La superintelligenza ha bisogno di un limite
Oltre ottocento scienziati e personaggi pubblici hanno firmato una dichiarazione del Future of Life Institute chiedendo di sospendere lo sviluppo della superintelligenza artificiale (cosa significa? È semplicemente l’effetto di Sora 2 e di Sam Altman?), “finché non ci sarà consenso scientifico sul fatto che possa essere realizzata in modo controllato e sicuro e finché non ci sarà il sostegno pubblico”. Tra i firmatari figurano Steve Wozniak, Geoffrey Hinton, Steve Bannon, Susan Rice, Paolo Benanti, il principe Harry e Meghan Markle. Una lista talmente eterogenea da sembrare scritta da un algoritmo in crisi di identità.
Non hanno torto, già adesso non distinguiamo più sui social il vero dal falso, e la preoccupazione di Altman, fondatore di OpenAI, è quella che i governi debbano regolamentare l’intelligenza artificiale come si regolano il nucleare o l’aviazione, non per censurarla, piuttosto per evitare che l’anarchia tecnologica diventi la nuova normalità. E, attenzione, lo ha detto Sam Altman, il ceo di OpenAI, la più importante società di AI (Altman è colui che vi ha messo in mano ChatGPT, per capirci).

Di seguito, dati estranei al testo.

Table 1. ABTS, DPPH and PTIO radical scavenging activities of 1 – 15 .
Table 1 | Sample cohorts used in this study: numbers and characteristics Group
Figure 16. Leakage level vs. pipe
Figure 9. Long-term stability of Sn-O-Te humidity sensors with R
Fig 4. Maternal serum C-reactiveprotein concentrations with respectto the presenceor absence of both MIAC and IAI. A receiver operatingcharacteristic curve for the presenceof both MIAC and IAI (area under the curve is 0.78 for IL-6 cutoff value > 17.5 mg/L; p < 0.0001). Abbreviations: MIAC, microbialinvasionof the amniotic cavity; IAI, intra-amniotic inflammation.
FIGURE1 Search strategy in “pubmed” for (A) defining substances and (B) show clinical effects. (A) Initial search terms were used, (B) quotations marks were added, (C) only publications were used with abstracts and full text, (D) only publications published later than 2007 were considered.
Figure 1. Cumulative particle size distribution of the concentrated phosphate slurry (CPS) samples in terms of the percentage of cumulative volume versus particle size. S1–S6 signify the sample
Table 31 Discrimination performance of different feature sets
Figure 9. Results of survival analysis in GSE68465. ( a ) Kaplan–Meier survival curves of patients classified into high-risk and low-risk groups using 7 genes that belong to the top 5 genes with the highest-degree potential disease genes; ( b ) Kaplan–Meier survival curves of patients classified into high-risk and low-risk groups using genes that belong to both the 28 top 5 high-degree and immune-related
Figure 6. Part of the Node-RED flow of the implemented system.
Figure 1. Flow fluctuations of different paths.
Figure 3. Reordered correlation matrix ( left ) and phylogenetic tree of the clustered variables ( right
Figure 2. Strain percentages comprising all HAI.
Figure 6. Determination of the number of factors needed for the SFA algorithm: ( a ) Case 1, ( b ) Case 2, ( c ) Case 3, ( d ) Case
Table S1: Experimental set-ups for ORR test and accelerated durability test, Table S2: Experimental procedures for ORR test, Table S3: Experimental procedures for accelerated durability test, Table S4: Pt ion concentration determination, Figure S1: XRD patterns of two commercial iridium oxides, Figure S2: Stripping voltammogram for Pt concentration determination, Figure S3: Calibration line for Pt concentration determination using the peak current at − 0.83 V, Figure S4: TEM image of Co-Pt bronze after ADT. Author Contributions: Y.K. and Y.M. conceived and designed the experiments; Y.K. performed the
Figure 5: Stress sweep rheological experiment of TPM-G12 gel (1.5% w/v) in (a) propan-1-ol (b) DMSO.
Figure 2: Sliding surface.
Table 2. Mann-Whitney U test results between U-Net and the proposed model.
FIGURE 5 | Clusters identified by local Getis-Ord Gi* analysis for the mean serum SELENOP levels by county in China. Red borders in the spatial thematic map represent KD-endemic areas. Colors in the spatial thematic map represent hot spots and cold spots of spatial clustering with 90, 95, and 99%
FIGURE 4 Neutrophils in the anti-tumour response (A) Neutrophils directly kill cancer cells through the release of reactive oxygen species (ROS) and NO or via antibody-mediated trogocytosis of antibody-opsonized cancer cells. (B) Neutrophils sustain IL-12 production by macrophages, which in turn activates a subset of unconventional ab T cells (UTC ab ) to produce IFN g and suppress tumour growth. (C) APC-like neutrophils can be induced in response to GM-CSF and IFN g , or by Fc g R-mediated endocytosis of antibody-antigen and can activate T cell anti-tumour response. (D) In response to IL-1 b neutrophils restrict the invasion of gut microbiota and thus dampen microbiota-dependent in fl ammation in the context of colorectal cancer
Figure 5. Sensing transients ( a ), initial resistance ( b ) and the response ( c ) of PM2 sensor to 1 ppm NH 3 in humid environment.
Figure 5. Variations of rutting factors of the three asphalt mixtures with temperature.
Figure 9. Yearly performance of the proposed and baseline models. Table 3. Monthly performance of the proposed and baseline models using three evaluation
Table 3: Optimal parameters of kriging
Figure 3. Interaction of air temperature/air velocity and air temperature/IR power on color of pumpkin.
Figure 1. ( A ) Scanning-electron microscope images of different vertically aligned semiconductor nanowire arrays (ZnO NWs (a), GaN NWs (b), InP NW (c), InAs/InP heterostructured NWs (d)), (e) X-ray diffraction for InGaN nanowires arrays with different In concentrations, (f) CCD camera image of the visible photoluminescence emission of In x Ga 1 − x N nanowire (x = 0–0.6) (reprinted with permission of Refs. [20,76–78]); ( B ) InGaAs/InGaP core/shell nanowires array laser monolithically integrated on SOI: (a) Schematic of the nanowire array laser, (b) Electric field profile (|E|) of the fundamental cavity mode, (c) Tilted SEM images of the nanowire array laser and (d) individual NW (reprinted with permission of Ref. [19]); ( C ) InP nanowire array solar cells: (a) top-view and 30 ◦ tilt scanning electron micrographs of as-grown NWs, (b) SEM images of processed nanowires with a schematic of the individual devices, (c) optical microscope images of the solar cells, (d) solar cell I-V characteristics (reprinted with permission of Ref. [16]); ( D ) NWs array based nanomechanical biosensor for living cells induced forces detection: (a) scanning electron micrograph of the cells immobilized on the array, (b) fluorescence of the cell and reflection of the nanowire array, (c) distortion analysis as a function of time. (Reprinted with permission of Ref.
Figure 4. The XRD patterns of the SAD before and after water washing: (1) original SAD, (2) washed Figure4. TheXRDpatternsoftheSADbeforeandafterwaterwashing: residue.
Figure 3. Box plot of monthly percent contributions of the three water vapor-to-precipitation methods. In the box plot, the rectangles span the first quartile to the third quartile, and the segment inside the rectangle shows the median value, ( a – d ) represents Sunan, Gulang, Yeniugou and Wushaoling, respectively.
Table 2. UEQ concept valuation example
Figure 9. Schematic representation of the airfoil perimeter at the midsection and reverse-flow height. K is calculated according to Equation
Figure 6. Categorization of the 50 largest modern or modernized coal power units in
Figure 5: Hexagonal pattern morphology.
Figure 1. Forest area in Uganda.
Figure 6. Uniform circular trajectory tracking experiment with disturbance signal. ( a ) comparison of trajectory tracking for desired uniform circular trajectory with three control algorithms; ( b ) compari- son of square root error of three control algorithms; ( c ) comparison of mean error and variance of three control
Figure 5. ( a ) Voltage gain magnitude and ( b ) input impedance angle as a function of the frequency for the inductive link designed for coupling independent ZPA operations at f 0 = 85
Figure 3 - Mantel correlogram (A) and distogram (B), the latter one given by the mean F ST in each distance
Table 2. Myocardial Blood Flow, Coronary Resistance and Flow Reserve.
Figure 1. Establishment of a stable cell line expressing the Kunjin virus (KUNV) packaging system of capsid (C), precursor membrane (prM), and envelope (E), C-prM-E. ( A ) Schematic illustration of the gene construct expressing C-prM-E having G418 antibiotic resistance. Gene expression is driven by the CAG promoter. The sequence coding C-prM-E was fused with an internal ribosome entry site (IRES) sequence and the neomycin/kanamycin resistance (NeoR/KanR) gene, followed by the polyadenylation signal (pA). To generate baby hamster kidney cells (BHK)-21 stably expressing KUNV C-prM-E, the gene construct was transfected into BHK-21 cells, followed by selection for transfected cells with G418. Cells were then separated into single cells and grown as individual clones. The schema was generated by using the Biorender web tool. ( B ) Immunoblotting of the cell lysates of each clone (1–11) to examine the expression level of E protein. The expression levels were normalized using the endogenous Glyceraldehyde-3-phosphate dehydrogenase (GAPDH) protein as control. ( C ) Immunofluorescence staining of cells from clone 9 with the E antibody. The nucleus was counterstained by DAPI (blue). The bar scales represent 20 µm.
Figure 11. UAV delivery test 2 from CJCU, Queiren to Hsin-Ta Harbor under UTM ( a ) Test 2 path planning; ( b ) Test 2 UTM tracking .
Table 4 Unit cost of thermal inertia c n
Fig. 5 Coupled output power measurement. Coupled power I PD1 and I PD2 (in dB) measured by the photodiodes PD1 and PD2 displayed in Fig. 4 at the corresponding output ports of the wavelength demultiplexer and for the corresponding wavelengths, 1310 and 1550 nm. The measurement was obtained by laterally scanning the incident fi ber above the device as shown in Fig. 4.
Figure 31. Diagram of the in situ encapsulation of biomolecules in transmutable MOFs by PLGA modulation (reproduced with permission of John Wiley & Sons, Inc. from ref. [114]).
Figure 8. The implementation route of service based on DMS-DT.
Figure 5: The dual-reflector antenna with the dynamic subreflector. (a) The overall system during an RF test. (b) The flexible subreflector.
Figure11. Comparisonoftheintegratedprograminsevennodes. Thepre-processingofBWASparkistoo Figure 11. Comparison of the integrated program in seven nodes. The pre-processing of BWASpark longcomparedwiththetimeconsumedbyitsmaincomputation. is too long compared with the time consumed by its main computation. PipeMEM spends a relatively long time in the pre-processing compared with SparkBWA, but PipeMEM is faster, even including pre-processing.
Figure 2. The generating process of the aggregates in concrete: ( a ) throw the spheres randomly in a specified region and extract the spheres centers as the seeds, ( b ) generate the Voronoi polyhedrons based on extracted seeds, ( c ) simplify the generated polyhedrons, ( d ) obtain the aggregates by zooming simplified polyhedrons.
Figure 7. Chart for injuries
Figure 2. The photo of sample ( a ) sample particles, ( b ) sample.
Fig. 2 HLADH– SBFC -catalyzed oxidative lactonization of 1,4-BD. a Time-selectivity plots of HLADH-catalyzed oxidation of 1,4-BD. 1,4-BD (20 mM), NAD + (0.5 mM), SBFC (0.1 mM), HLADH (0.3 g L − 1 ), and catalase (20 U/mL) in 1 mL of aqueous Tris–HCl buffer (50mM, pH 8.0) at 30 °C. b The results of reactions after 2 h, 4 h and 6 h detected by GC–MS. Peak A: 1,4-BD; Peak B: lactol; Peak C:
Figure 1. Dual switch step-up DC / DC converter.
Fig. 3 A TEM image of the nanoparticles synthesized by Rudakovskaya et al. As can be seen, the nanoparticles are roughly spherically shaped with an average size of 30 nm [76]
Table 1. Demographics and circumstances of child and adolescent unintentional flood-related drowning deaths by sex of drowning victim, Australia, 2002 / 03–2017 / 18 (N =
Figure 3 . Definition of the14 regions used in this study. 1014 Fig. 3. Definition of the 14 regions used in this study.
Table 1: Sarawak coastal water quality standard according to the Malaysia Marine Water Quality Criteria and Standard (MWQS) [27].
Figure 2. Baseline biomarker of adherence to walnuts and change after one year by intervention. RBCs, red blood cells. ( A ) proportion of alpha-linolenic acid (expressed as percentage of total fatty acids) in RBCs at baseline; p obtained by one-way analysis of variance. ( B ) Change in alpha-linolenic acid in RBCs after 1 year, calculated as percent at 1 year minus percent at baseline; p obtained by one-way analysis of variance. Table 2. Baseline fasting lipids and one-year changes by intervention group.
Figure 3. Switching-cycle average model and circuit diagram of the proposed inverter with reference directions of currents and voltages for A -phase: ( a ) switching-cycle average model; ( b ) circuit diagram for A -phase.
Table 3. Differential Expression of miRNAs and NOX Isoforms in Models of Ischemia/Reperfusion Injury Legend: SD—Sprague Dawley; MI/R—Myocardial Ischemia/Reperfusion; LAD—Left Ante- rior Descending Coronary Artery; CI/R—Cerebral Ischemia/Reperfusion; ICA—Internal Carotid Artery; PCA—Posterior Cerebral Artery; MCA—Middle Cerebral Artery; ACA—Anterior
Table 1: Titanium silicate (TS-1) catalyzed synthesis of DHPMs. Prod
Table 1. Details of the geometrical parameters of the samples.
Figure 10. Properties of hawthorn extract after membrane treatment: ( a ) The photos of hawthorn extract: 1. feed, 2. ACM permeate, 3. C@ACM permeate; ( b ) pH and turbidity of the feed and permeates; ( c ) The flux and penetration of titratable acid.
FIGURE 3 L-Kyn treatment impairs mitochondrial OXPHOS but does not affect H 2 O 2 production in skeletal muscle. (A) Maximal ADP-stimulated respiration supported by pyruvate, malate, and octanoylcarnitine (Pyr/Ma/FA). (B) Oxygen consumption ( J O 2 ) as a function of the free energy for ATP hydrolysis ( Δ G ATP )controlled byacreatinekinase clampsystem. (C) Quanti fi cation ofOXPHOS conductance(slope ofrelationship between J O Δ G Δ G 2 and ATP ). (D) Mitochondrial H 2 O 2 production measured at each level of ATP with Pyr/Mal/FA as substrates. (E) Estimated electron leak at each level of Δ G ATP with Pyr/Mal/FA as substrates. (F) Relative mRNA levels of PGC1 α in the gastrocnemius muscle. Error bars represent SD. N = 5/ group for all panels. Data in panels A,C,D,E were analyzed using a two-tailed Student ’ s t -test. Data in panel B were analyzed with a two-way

Se lo stesso Altman chiede di regolamentare il far west algoritmico e generativo che imperversa sui nostri social, forse sarebbe il momento che gli Usa e l’Ue ponessero dei limiti seri alla diffusione e utilizzo sconsiderato dell’AI da parte degli utenti comuni. Ma servirebbe? Ho i miei dubbi. Di fatto, nessuno può permettersi di farsi superare, e è per questo che Altman chiede ai governi di bloccare perfino se stesso.
Tuttavia c’è un piccolo enorme problema, e si chiama Cina, e nessun governo occidentale può fermarla, e è la ragione per cui temo che nessuna dichiarazione possa servire a arginare questa guerra informatica tra superpotenze che in questo non sanno (e forse non possono) essere superintelligenti.